FOX's Glee goes for the emotional reaction in its second penultimate episode. Sue's (Jane Lynch) beloved sister Jean (Robin Trocki), who has Down syndrome, dies, leaving Sue more cranky and vindictive than usual. Finn (Cory Monteith), who is looking to retake a leadership role in the New Directions, offers to help Sue pack up Jean's things, as well as plan the funeral. The New Directions perform at the well-attended ceremony, singing one of Jean's favorite songs, "Pure Imagination," from the film Willy Wonka & the Chocolate Factory. Sue is moved to tears, and vows to use her efforts to run for office and make things better for people like Jean from now on, rather than continuing to try to destroy the glee club. Also, Finn finally dumps Quinn (Dianna Agron), but his play for Rachel (Lea Michele) comes too late, as he sees Jesse (Jonathan Groff) kiss Rachel.
It has only been one week since this column complained about the toothless and useless one note that Sue has become on Glee. With "Funeral," all of that is changed, and the poor writing is forgiven. Lynch gets to take Sue to a deep, authentic place, something done few times before, but always with great success. Sue is allowed to show grief and compassion. She ruminates on Jean's best qualities, and laments on her own faults. She doesn't turn her back on the essential elements that make Sue, Sue, but she does show retrospection and self-judgment. It is a brilliant triumph, completely leaving behind the cartoon that Sue often is. Should the character of Sue be written this way every week, or at least every episode that features Sue, there would never be another complaint about her.

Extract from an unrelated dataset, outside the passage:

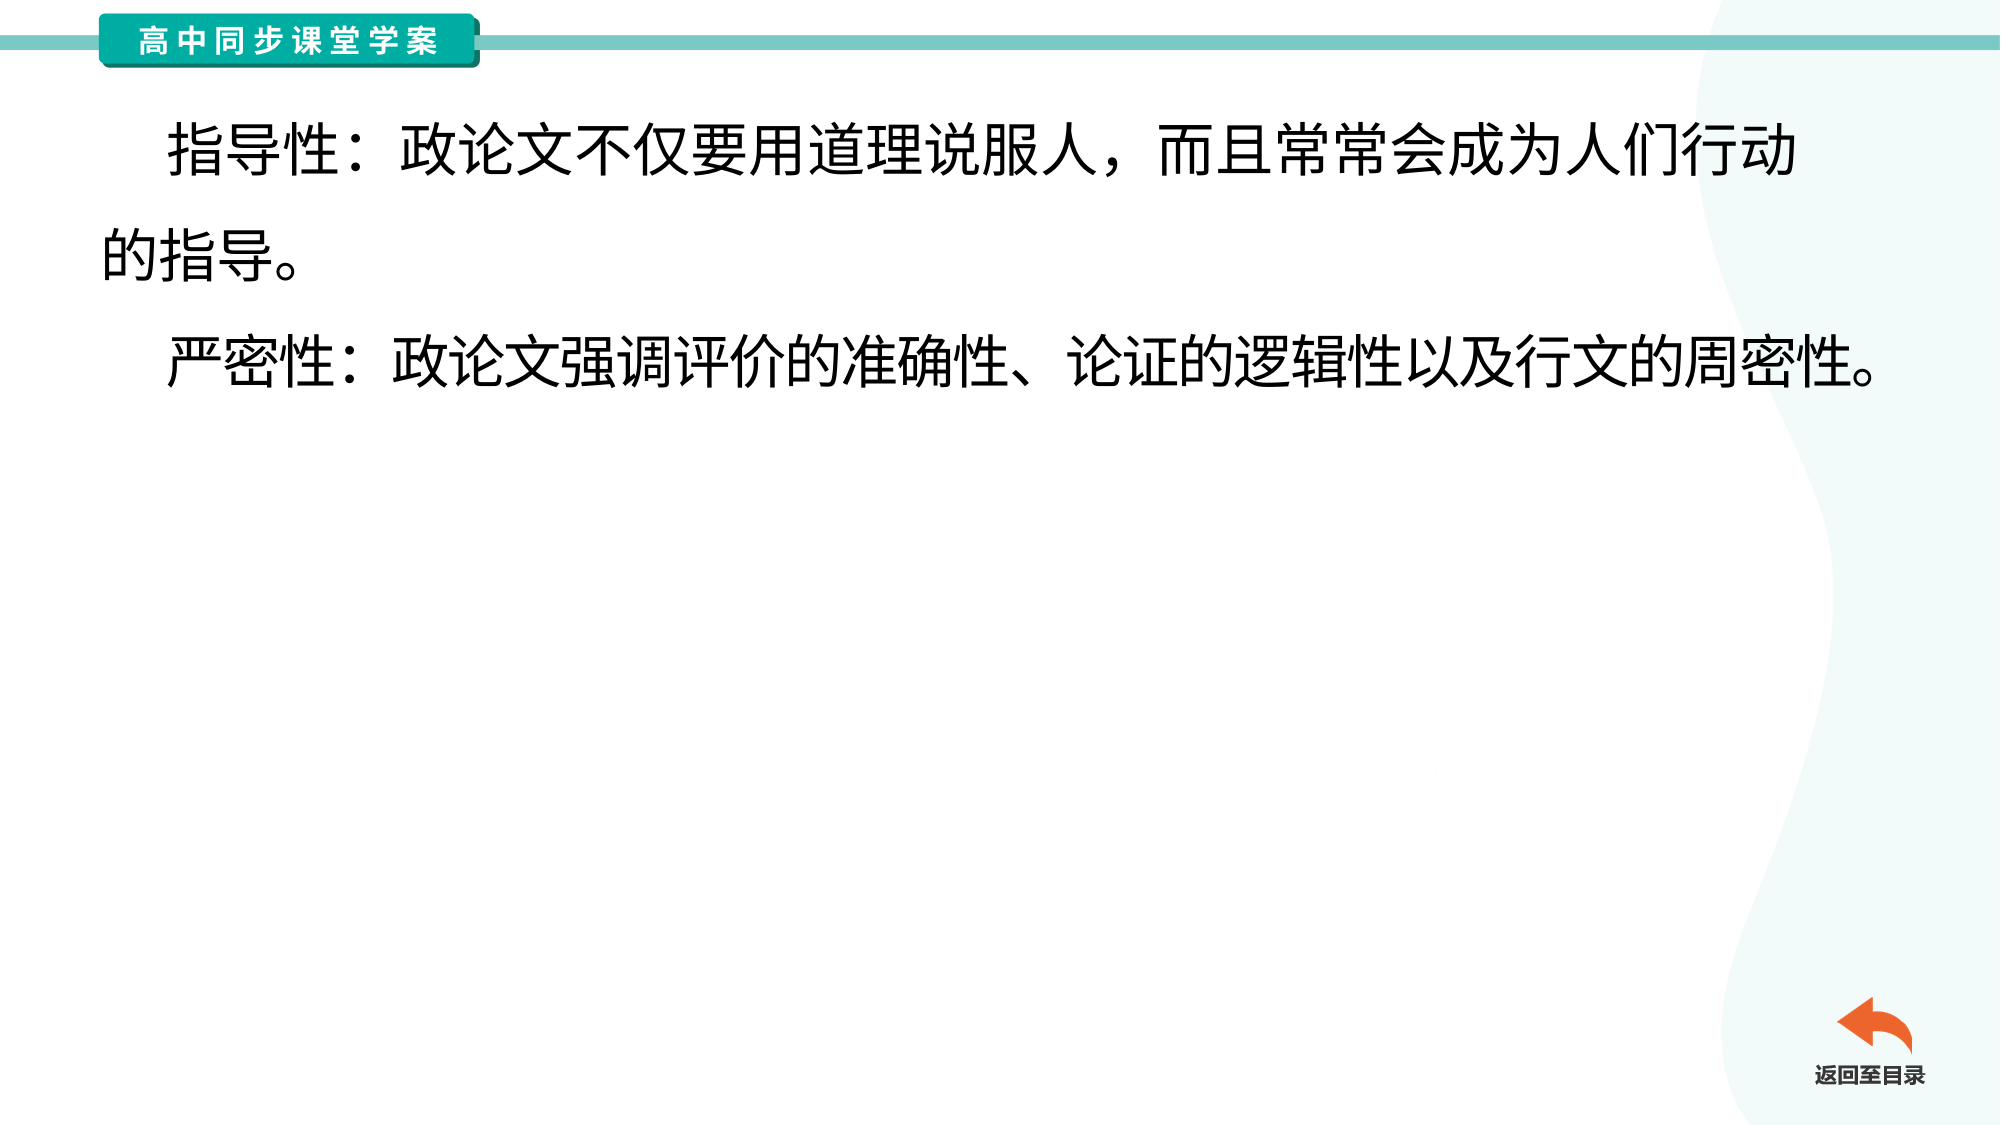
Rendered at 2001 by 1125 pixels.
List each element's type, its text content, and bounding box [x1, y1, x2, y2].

text_box 指导性：政论文不仅要用道理说服人，而且常常会成为人们行动 的指导。 严密性：政论文强调评价的准确性、论证的逻辑性以及行文的周密性。 [100, 76, 1899, 396]
picture [0, 0, 2000, 1125]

It would be naive to believe that "Funeral" ushers in a permanently kinder, gentler Sue. That would be boring, anyway. While it would be a welcome depature to see Sue turn some of her boundless energy and fierce determination towards making a positive difference in the world, it would get completely away from the original concept for Sue to be a New Directions supporter. A nice balance can be achieved, with Sue still being mean, but not going out of her way to come up with outlandish plots of destruction. Or, at least, not have those plots always directed at the New Directions.